Pathophysiology
Epidermal cysts occur as a result of the proliferation of epidermal cells in the dermis circumscribed space. In the analysis of epidermal cysts, lipid structure and the same pattern as in the cells of the epidermis. Epidermal cyst express cytokeratin 1 and 10. The source of the epidermis is almost always from the infundibulum of hair follicles.
Inflammatory mediated by section epdiermal keratinized cysts. In the study, the extract keratin is chemoactive for PMN.
The studies mentioned HPV (Human Papilloma Virus) and UV exposure plays a role in the formation of epidermal cyst.
How to change the epidermal cysts become cancerous is not known for certainly (though rarely epidermal cysts develop into malignant tumors). At epidermal cyst carcinoma, immunohistochemistry for HPV negative results, which can be summed HPV does not affect changes into squamous cell carcinoma. Chronic irritation and repetitive trauma to the limits of the cyst epithelium epidermis role in malignant transformation, but how to do is still unknown.
Histopathology
On histopathologic examination, epidermal cysts lined with stratified squamous epithelium containing granular layer. Laminated keratin found in cysts. Inflammatory responses can be found in the cysts rupture. Mature Cyst can be calcified.
TREATMENT
Generally, epidermal cysts do not require any treatment. When the excised can cause interference, or dissection entire cyst wall with incision. When part of the wall behind, the cyst may recur. Destruction of the cyst with curettage, liquid chemical, or electrodesiccation give unsatisfactory results.

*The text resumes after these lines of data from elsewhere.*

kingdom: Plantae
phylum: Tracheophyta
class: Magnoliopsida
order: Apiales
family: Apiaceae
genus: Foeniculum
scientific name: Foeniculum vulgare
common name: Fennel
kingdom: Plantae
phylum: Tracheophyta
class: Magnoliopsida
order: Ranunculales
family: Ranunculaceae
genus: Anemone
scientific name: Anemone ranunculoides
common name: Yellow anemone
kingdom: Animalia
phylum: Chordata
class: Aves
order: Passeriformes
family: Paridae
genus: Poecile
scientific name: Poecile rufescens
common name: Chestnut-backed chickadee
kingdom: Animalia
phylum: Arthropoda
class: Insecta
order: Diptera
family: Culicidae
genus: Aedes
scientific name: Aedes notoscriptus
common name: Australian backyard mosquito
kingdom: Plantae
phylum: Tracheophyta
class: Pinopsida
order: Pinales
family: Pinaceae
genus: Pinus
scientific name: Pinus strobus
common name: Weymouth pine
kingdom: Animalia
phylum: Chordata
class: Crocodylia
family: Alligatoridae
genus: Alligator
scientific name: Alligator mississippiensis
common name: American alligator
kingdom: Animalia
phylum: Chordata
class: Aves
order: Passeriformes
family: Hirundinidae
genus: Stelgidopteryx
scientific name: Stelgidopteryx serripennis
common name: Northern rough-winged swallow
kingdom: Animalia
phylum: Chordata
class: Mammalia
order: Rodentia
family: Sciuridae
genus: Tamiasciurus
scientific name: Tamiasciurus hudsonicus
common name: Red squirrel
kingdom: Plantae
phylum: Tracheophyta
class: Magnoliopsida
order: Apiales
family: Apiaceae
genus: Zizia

When inflammation occurs, it can be given triamcinolone intralesional injection (amcort, aristocort) which can suppress PMN migration and make a narrow slit capillary blood vessels. Oral antibiotics are also given if necessary.
COMPLICATIONS
Very rare complications, including infection, scarring on removal, and recurrence. Malignancy in epidermal cysts are very rare.